林竹看着端木瑛那双布满血丝、近乎癫狂的眼睛,无奈地叹了口气。
“其实……也没什么。”林竹低下头,声音软软的,“那天晚上他练功完,感觉浑身燥热,找我诊脉……”
“然后跟以前一样他就把手伸进来了。”
“嗯,继续说!”端木瑛敲着桌子,“怎么进的被窝?”
林竹慢慢地叙述起来……
麻线在林竹指间绕了一圈又一圈。端木瑛重重眨了眨眼,但没有打断她,描述的方式跟她说话一样——很平,很慢,没有形容词堆砌,没有任何戏剧渲染,但正是这种极度朴素的白描落进端木瑛耳朵里,反而比任何渲染都更具冲击力。
随着林竹的描述,端木瑛的表情开始飞速变幻,身子往前倾了又倾。
“等等,这……这么直接的吗……”
“你这么主动的呀!”
“不是,你真的抓了?”
“霍,这么猛!”
“哇,这也你受得了?!”
“你们连6......都用了,太疯狂了......”
……林竹继续讲述。
端木瑛的眼珠子都快掉出来了:“那种……你居然同意?他这脑子到底是长了什么东西,居然还用了他那个先天异能!”

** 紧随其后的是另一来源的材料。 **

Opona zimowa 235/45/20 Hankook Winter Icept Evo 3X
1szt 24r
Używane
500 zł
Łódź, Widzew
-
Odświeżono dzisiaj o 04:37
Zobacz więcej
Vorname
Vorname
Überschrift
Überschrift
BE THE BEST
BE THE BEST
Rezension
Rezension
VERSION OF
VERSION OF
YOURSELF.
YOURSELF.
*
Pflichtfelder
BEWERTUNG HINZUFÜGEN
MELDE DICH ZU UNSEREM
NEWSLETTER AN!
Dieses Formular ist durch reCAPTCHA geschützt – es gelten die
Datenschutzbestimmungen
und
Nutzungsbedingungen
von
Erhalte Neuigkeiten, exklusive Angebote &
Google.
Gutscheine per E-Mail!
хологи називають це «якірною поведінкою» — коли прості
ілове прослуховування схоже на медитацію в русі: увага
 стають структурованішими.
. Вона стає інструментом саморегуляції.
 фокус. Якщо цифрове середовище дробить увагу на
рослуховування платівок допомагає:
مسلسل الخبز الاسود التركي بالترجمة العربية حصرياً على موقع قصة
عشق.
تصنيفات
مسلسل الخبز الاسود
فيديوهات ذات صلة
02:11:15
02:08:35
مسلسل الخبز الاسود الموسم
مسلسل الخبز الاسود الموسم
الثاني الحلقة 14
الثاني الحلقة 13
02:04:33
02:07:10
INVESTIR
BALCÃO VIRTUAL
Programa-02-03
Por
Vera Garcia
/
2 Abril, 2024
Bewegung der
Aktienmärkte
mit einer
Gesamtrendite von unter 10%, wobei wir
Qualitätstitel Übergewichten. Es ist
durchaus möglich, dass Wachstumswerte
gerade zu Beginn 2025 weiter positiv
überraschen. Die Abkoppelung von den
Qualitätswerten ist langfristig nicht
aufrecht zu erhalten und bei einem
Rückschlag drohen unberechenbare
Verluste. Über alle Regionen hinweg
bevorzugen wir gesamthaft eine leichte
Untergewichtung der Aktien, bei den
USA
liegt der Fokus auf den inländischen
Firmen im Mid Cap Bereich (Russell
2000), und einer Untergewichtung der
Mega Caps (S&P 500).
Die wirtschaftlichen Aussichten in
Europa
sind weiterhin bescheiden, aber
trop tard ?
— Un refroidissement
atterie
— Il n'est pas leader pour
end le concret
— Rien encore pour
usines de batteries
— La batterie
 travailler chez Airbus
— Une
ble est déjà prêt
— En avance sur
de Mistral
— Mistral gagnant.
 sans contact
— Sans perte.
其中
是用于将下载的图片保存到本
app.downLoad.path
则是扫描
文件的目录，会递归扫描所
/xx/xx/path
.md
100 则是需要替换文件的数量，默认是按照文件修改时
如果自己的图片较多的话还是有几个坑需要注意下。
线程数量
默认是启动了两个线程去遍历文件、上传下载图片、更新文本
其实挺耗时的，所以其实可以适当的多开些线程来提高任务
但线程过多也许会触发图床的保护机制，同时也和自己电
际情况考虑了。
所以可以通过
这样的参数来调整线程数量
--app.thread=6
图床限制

端木瑛回想起江震那个先天异能,破碎大气,翻江倒海,开山裂地的表现力,再看了看林竹娇软的身体,不由得打了个冷颤。
林竹脸蛋微红,有些不好意思地捏着衣角,低声说了句让端木瑛彻底失语的话:“他说那样有助于疏通气血——好像的确有点用,我当时感觉全身的经脉都通了。”

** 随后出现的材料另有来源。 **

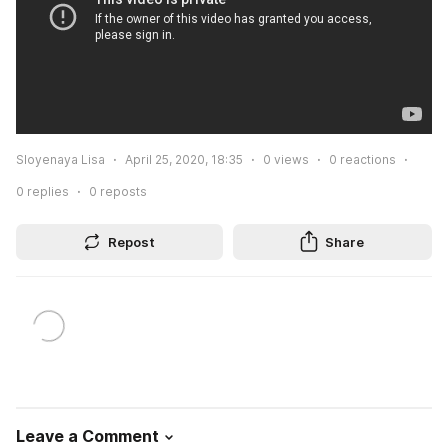
Sloyenaya Lisa
April 25, 2020, 18:35
0
views
0
reactions
0
replies
0
reposts
Repost
Share
Leave a Comment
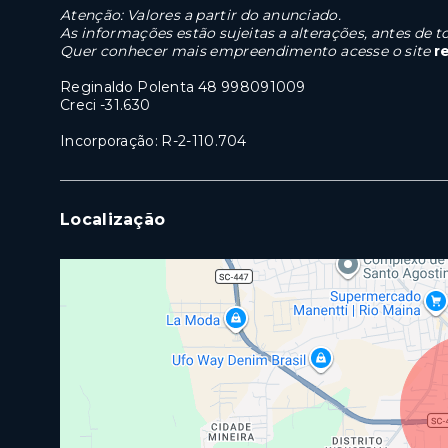
Atenção: Valores a partir do anunciado.
As informações estão sujeitas a alterações, antes de
Quer conhecer mais empreendimento acesse o site
r
Reginaldo Polenta 48 998091009
Creci -31.630
Incorporação: R-2-110.704
Localização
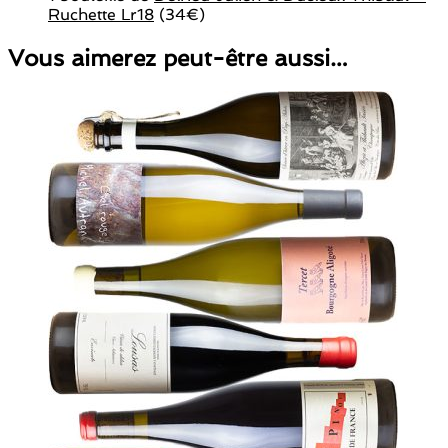
Ruchette Lr18
(34€)
Vous aimerez peut-être aussi…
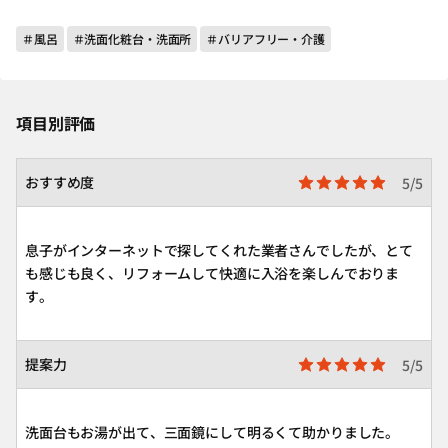
＃風呂
＃洗面化粧台・洗面所
＃バリアフリー・介護
項目別評価
おすすめ度
5/5
息子がインターネットで探してくれた業者さんでしたが、とて
も感じも良く、リフォームして快適に入浴を楽しんでおりま
す。
提案力
5/5
洗面台もお湯が出て、三面鏡にして明るくて助かりました。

端木瑛听到这句话之后的所有反应已经不能称为“反应”了。她正处于一种大脑被过度刺激之后强制进入的麻木缓冲状态。
“那种屁话你也信?你是大夫还是他是大夫,你懂还是他懂?还疏......通......算了当我没说,你继续。”
……
“从晚上一直到早上!这么牲口吗?”端木瑛听得口干舌燥,空气里不知什么时候变得又闷又热,喝了一口凉茶,却发现已经凉透了,“太离谱了……怪不得你那天休息,不见人影……”
端木瑛瘫坐在椅子上,听完所有的“细节”后,她感觉自己的人生观受到了重塑。
“瑛子,你还好吗?”林竹小声问。
端木瑛久久没有出声。她直直地盯着林竹,这个她认识了这么多年来,几乎没怎么主动发过言,别人说十句话她最多回两个字的林竹,然后从牙缝里挤出了一句话:“原来你才是最深藏不露的那一个。”

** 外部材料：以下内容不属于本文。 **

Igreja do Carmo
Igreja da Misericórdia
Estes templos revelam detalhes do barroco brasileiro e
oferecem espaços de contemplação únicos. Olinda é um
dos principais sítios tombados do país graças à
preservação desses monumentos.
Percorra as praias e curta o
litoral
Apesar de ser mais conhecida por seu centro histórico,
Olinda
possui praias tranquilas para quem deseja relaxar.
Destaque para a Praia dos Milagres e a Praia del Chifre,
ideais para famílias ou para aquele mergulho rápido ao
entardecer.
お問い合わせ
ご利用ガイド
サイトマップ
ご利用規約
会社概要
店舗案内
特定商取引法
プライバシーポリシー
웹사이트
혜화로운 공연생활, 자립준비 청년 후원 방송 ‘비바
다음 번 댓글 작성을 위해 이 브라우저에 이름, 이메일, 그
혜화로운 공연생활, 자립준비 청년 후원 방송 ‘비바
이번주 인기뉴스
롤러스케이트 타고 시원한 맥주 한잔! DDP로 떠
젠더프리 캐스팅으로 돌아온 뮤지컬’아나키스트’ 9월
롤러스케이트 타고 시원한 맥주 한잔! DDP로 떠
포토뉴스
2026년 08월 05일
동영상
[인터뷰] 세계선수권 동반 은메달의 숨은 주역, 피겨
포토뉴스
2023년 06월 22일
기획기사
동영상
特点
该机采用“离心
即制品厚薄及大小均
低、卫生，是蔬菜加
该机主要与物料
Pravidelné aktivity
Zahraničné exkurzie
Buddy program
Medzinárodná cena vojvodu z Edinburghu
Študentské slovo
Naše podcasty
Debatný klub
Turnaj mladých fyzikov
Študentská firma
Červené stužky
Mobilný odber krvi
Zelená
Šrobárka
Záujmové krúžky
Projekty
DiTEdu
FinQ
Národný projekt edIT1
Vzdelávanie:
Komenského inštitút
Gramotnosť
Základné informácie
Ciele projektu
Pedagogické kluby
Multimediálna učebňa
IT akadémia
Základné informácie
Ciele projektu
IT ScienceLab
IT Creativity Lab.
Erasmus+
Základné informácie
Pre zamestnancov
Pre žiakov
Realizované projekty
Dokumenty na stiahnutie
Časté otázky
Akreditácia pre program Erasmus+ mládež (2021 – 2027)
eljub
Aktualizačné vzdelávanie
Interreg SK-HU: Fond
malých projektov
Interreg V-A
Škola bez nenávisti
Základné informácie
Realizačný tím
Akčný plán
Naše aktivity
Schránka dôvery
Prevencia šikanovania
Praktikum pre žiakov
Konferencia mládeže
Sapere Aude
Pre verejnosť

随后欲哭无泪地看着天花板,“老娘趴了好几年的窗户,结果漏掉的那次就是大结局。我这命啊……”
她突然想起了什么,猛地坐直身子:“这事儿江震知道吗?”
“我还没告诉他。”林竹摇了摇头,把药包里叠好的那层硬纸片压平。“今早我才发现的,还没来得及想怎么开口。”
端木瑛露出了一个阴恻恻的笑容,活动了一下指关节,从药柜翻出几盒蜡丸封存的药,稳稳当当地放进林竹手心:“这个你先吃着,一天一颗饭后嚼,以后熬药间六十度以上的热水都不许你碰。”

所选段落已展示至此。